If one was asked which was the most dangerous place in the history of the planet, what would their answer be? Not many can answer that question. However, an international team of scientists has identified such a place — a predator-ridden Morocco 100 million years ago.
According to the study, fearsome predators such as enormous dinosaurs and freshwater sharks dominated the area, making it the worst place for a time traveller to visit. The paleontologists arrived at the conclusion after reviewing fossils of vertebrates found in a region of Cretaceous rock formations in south-eastern Morocco called the Kem Kem Group.
Stating that the paper "provides a window into Africa's Age of Dinosaurs", Dr. Nizar Ibrahim, lead author of the study, said in a statement: "This was arguably the most dangerous place in the history of planet Earth, a place where a human time-traveller would not last very long."
Death with razor teeth and talons
The scientists say that nearly 100 million years ago, the region consisted of an expansive river system. Several species of terrestrial and aquatic animals made the area their home. Among the fossils obtained from the Kem Kem Group are some of the largest predatory dinosaurs discovered by man.

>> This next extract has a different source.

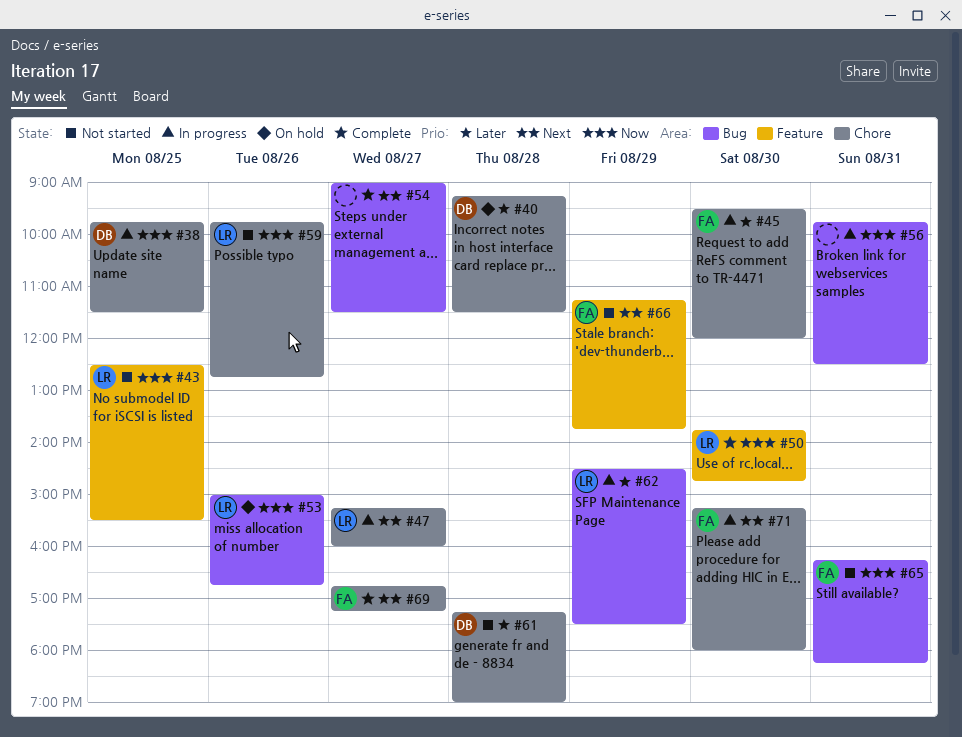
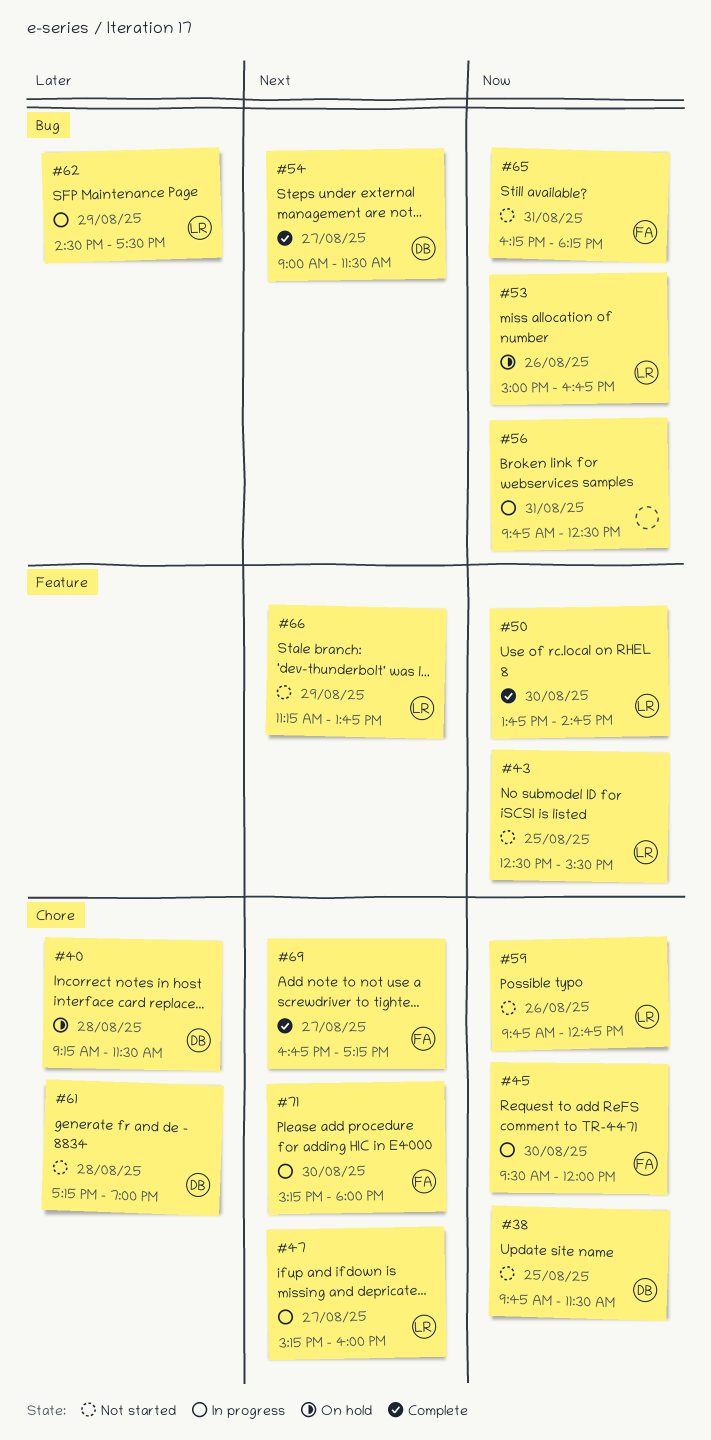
#38, status: In progress -> Not started
#45, priority: Later -> Now
#54, owner: none -> DB
#66, owner: FA -> LR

One such creature that inhabited the ancient lands was the sabre-toothed Carcharodontosaurus, which bore a resemblance to the most popular dinosaur ever, a T-Rex. It was over eight meters long with a large elongated jaw that accommodated serrated teeth which could grow up to eight inches in length.
Another terrifying predator that lived alongside Carcharodontosaurus was Deltadromeus. Belonging to the raptor family, it had long and exceptionally slender hind limbs for a large dinosaur that was nearly eight meters in length. Some scientists believe that the design of its legs may have gifted it with running prowess. In addition to these heavyweights, the other creatures found in the region were crocodile-like reptilians and several flying predators such as pterosaurs.
Abundant availability of prey
The concentration of such large creatures within the area would have been possible only with the abundant availability of food. David Martill, co-author of the study, said that nature provided for the existence of such an ecosystem. According to Martill, the waters teemed with enormous fish such as lungfish, and giant coelacanths that were nearly five times the size of coelacanths found today.
And if land was not enough, danger lurked in the rivers in the form of massive freshwater sharks. Describing the finned killer, Martill said: "There is an enormous freshwater saw shark called Onchopristis with the most fearsome of rostral teeth, they are like barbed daggers, but beautifully shiny."
Biggest review in nearly 100 years
The study is a collaboration between researchers from the Universities of Detroit, Chicago, Montana, Portsmouth (UK), Leicester (UK), Casablanca (Morocco), and McGill (Canada), along with the Paris Museum of Natural History.
Highlighting that this was the largest such study in nearly 100 years, Martill said: "This is the most comprehensive piece of work on fossil vertebrates from the Sahara in almost a century, since the famous German paleontologist Ernst Freiherr Stromer von Reichenbach published his last major work in 1936."